[Data records]
━━━━━━━━━━━━━━━━

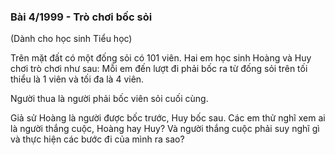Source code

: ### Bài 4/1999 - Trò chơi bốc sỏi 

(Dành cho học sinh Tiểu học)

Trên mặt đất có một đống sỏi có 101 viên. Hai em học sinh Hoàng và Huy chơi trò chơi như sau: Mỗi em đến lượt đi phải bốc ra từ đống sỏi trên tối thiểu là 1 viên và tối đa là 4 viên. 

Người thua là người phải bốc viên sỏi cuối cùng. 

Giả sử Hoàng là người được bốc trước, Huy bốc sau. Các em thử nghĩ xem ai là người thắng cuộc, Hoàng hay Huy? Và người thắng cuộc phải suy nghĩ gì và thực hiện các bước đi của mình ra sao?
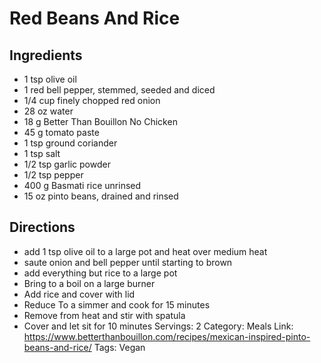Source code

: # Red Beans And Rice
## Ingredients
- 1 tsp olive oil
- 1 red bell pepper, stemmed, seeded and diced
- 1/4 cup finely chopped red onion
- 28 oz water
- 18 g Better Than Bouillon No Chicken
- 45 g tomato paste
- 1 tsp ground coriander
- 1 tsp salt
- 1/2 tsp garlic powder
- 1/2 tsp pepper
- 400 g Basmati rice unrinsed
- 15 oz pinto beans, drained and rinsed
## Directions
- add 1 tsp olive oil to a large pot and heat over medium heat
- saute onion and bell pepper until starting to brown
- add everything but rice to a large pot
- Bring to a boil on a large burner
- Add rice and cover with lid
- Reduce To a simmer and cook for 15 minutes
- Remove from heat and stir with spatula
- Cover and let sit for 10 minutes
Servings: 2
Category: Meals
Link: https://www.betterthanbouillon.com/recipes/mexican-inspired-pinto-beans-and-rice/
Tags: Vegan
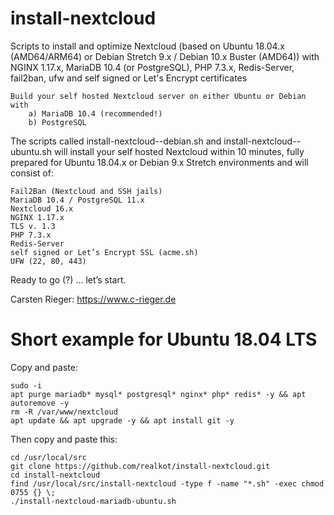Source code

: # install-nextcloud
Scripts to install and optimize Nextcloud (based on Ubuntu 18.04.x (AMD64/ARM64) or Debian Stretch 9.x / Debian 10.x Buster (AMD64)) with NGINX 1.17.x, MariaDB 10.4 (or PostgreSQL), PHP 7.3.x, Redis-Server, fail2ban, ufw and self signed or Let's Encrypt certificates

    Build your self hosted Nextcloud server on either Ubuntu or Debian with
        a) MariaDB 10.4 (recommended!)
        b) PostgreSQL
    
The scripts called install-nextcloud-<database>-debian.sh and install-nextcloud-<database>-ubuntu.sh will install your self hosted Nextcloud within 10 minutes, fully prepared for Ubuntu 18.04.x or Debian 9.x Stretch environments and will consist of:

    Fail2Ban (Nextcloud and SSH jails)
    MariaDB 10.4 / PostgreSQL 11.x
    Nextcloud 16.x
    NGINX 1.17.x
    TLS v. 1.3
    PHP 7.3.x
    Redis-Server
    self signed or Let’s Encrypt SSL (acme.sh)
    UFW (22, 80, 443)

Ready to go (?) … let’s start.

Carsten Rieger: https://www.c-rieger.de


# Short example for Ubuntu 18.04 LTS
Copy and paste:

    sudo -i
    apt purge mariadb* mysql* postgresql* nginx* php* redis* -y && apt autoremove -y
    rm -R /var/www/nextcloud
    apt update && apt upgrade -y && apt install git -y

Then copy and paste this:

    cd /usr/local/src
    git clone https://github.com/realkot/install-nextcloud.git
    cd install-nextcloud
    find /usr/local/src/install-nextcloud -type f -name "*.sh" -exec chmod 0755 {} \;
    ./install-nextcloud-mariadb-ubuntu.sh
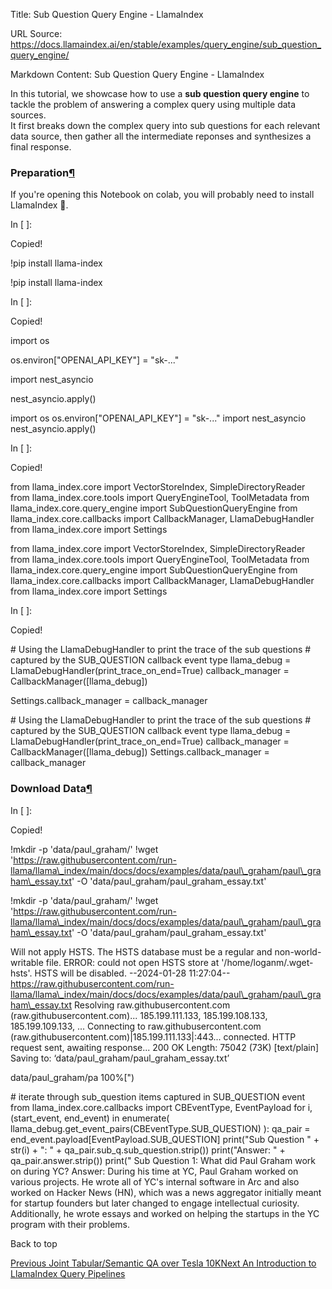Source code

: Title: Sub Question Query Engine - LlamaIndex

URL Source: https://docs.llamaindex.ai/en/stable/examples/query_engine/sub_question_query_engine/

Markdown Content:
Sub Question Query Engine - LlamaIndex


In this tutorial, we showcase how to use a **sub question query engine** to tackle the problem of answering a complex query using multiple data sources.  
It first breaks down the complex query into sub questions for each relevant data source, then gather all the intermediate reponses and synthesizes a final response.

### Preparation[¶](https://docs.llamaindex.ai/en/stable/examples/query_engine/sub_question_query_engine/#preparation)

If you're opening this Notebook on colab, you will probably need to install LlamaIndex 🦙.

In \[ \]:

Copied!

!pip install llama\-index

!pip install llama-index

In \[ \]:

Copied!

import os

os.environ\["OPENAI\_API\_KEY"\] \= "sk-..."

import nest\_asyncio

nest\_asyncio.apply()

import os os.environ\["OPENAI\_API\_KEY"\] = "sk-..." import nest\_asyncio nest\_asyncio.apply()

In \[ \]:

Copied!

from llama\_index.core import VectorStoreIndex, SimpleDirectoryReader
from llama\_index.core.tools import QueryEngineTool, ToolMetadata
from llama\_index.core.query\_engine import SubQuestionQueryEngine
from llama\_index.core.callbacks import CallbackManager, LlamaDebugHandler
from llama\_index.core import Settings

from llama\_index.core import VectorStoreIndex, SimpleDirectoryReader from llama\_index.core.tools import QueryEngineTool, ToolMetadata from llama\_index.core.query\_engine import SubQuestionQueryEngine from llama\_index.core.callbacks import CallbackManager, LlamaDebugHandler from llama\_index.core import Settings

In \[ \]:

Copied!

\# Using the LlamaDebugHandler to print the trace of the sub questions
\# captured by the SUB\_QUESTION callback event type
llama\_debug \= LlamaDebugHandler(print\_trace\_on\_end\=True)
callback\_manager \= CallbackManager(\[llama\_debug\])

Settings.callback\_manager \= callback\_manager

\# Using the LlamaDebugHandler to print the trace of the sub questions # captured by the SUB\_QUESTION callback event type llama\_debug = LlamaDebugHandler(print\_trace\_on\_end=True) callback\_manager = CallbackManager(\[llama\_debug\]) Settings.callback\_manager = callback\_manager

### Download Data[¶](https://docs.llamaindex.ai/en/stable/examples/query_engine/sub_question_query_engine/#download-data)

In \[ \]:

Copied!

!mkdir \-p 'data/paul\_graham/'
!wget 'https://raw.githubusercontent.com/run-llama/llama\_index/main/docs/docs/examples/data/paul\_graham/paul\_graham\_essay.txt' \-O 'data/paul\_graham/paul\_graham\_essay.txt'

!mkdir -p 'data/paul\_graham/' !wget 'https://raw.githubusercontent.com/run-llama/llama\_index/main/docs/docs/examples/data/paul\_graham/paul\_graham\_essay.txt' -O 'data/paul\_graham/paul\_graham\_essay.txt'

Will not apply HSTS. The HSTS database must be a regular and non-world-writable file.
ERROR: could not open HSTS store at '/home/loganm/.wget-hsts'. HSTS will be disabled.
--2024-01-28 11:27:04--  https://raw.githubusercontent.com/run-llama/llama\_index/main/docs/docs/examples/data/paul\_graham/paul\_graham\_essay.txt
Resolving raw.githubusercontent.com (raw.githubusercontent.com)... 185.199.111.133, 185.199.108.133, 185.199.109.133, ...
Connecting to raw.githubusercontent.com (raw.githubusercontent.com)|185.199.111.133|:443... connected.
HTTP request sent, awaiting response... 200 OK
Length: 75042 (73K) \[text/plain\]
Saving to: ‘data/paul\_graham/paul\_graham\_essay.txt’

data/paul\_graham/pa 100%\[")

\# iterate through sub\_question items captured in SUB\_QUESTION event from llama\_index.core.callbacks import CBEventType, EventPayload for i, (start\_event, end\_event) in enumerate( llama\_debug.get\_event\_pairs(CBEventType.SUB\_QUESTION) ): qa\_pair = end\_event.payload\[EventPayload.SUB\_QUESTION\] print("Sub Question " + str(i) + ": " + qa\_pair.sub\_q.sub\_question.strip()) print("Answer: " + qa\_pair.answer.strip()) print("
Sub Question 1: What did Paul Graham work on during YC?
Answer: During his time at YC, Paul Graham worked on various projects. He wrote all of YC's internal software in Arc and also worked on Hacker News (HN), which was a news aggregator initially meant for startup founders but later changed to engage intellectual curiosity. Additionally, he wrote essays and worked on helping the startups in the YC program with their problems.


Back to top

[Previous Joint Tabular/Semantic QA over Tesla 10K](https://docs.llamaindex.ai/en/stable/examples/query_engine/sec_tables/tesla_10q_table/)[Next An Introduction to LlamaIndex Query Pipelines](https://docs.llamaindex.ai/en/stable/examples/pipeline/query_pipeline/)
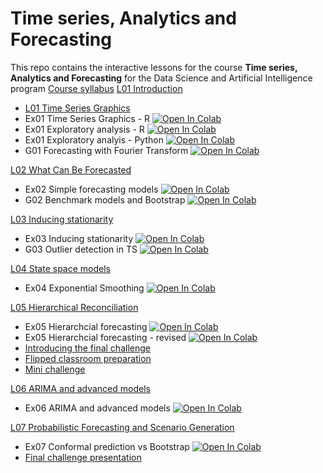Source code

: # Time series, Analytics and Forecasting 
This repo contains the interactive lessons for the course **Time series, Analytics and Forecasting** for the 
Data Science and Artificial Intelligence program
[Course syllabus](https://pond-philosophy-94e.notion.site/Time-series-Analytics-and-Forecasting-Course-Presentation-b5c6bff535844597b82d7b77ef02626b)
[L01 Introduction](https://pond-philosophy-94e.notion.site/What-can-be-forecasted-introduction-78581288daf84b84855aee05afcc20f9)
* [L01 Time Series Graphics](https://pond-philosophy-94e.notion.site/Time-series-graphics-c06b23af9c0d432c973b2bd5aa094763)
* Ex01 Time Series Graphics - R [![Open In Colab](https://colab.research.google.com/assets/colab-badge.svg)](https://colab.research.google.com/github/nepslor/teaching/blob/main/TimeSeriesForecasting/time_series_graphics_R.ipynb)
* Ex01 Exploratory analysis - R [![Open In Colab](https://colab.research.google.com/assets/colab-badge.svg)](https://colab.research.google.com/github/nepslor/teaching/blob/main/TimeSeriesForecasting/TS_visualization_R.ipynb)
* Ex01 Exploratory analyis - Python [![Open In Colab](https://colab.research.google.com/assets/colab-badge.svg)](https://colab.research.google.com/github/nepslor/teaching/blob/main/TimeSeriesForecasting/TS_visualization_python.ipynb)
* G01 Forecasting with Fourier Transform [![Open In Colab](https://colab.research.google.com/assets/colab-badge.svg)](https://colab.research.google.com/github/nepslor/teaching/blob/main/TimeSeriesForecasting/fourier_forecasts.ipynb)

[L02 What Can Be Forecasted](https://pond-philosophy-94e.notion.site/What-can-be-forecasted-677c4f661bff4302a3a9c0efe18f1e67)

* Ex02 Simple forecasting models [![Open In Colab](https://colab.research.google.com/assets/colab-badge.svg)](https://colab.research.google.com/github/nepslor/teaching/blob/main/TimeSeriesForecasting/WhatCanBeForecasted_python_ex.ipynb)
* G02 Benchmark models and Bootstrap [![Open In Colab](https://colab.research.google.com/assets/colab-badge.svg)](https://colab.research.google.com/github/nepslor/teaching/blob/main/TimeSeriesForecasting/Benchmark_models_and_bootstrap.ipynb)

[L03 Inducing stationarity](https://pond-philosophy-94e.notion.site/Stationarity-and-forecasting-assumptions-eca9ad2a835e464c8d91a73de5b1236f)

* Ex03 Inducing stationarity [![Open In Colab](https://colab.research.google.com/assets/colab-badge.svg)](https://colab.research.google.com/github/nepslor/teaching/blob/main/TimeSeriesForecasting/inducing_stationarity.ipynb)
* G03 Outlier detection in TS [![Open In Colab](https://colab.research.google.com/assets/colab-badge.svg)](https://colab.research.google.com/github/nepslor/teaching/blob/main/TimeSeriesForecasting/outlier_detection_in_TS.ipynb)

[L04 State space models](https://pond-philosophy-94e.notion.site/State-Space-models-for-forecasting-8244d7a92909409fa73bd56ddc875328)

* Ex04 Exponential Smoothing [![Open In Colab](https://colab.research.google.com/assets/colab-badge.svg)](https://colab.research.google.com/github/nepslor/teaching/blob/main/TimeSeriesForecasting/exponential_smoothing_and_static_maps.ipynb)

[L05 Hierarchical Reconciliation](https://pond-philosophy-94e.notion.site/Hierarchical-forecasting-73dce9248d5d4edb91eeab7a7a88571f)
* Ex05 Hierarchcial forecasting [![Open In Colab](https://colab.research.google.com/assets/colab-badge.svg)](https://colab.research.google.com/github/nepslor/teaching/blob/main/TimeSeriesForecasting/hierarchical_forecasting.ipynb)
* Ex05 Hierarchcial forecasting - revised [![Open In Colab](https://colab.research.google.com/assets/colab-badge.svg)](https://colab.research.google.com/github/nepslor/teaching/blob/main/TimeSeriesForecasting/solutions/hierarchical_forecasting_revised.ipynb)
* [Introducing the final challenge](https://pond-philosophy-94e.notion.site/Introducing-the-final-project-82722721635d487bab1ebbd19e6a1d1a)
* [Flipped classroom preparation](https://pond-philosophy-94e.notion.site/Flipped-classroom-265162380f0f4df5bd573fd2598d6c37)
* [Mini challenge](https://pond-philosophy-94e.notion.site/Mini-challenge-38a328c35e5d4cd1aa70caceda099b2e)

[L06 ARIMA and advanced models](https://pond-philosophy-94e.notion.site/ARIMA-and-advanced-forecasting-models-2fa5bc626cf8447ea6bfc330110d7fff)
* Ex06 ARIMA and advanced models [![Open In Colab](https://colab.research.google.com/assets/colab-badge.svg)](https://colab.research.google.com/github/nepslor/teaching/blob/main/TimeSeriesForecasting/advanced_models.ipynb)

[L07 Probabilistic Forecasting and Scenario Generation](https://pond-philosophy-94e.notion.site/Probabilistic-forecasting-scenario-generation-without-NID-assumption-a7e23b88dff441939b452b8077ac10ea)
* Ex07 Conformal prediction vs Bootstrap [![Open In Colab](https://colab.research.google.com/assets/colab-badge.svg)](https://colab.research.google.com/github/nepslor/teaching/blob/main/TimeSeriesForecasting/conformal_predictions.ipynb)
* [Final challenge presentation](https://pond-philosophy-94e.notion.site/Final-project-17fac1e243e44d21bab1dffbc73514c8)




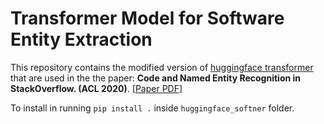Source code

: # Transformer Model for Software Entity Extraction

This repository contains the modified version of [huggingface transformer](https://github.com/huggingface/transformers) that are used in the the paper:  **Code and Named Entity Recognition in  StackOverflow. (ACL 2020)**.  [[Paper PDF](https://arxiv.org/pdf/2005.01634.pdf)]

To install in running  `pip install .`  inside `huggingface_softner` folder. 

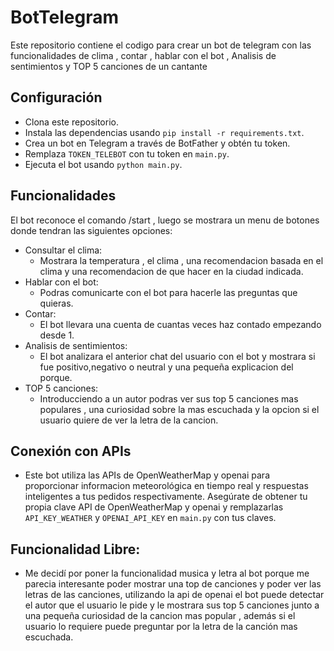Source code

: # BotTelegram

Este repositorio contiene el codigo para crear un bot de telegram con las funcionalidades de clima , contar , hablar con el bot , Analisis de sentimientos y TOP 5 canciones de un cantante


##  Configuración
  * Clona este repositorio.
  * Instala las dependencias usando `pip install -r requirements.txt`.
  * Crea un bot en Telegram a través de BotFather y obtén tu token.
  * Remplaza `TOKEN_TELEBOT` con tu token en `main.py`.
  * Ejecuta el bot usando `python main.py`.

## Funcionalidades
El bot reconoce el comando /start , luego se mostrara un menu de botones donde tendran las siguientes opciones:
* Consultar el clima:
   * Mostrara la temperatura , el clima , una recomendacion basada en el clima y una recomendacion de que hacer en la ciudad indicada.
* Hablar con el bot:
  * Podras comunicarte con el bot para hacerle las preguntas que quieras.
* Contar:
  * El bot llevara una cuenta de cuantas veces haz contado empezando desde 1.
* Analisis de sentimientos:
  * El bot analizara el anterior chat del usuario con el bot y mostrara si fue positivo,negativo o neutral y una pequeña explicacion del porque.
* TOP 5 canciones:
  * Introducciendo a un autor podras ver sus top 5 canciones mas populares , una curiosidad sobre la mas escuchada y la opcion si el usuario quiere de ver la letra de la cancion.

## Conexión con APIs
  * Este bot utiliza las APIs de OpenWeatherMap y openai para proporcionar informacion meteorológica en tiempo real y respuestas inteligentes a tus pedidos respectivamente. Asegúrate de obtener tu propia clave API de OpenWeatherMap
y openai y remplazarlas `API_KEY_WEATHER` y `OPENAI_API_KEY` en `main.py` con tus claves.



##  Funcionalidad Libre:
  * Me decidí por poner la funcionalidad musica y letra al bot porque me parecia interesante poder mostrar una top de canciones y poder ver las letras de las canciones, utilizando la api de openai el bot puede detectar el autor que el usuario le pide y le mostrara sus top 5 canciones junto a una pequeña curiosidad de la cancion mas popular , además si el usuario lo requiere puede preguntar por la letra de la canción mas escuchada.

━━━━━━━━━━━━━━━━

* Exercise directions: Copy the lines word for word from the start of the items through the line containing "Ready to go (?) … let’s start.", including that line, and leave the pictures out of your answer.

* The completed task:
Source code

: ### Bài 4/1999 - Trò chơi bốc sỏi 

(Dành cho học sinh Tiểu học)

Trên mặt đất có một đống sỏi có 101 viên. Hai em học sinh Hoàng và Huy chơi trò chơi như sau: Mỗi em đến lượt đi phải bốc ra từ đống sỏi trên tối thiểu là 1 viên và tối đa là 4 viên. 

Người thua là người phải bốc viên sỏi cuối cùng. 

Giả sử Hoàng là người được bốc trước, Huy bốc sau. Các em thử nghĩ xem ai là người thắng cuộc, Hoàng hay Huy? Và người thắng cuộc phải suy nghĩ gì và thực hiện các bước đi của mình ra sao?
Source code

: # Red Beans And Rice
## Ingredients
- 1 tsp olive oil
- 1 red bell pepper, stemmed, seeded and diced
- 1/4 cup finely chopped red onion
- 28 oz water
- 18 g Better Than Bouillon No Chicken
- 45 g tomato paste
- 1 tsp ground coriander
- 1 tsp salt
- 1/2 tsp garlic powder
- 1/2 tsp pepper
- 400 g Basmati rice unrinsed
- 15 oz pinto beans, drained and rinsed
## Directions
- add 1 tsp olive oil to a large pot and heat over medium heat
- saute onion and bell pepper until starting to brown
- add everything but rice to a large pot
- Bring to a boil on a large burner
- Add rice and cover with lid
- Reduce To a simmer and cook for 15 minutes
- Remove from heat and stir with spatula
- Cover and let sit for 10 minutes
Servings: 2
Category: Meals
Link: https://www.betterthanbouillon.com/recipes/mexican-inspired-pinto-beans-and-rice/
Tags: Vegan
Source code

: # install-nextcloud
Scripts to install and optimize Nextcloud (based on Ubuntu 18.04.x (AMD64/ARM64) or Debian Stretch 9.x / Debian 10.x Buster (AMD64)) with NGINX 1.17.x, MariaDB 10.4 (or PostgreSQL), PHP 7.3.x, Redis-Server, fail2ban, ufw and self signed or Let's Encrypt certificates

    Build your self hosted Nextcloud server on either Ubuntu or Debian with
        a) MariaDB 10.4 (recommended!)
        b) PostgreSQL
    
The scripts called install-nextcloud-<database>-debian.sh and install-nextcloud-<database>-ubuntu.sh will install your self hosted Nextcloud within 10 minutes, fully prepared for Ubuntu 18.04.x or Debian 9.x Stretch environments and will consist of:

    Fail2Ban (Nextcloud and SSH jails)
    MariaDB 10.4 / PostgreSQL 11.x
    Nextcloud 16.x
    NGINX 1.17.x
    TLS v. 1.3
    PHP 7.3.x
    Redis-Server
    self signed or Let’s Encrypt SSL (acme.sh)
    UFW (22, 80, 443)

Ready to go (?) … let’s start.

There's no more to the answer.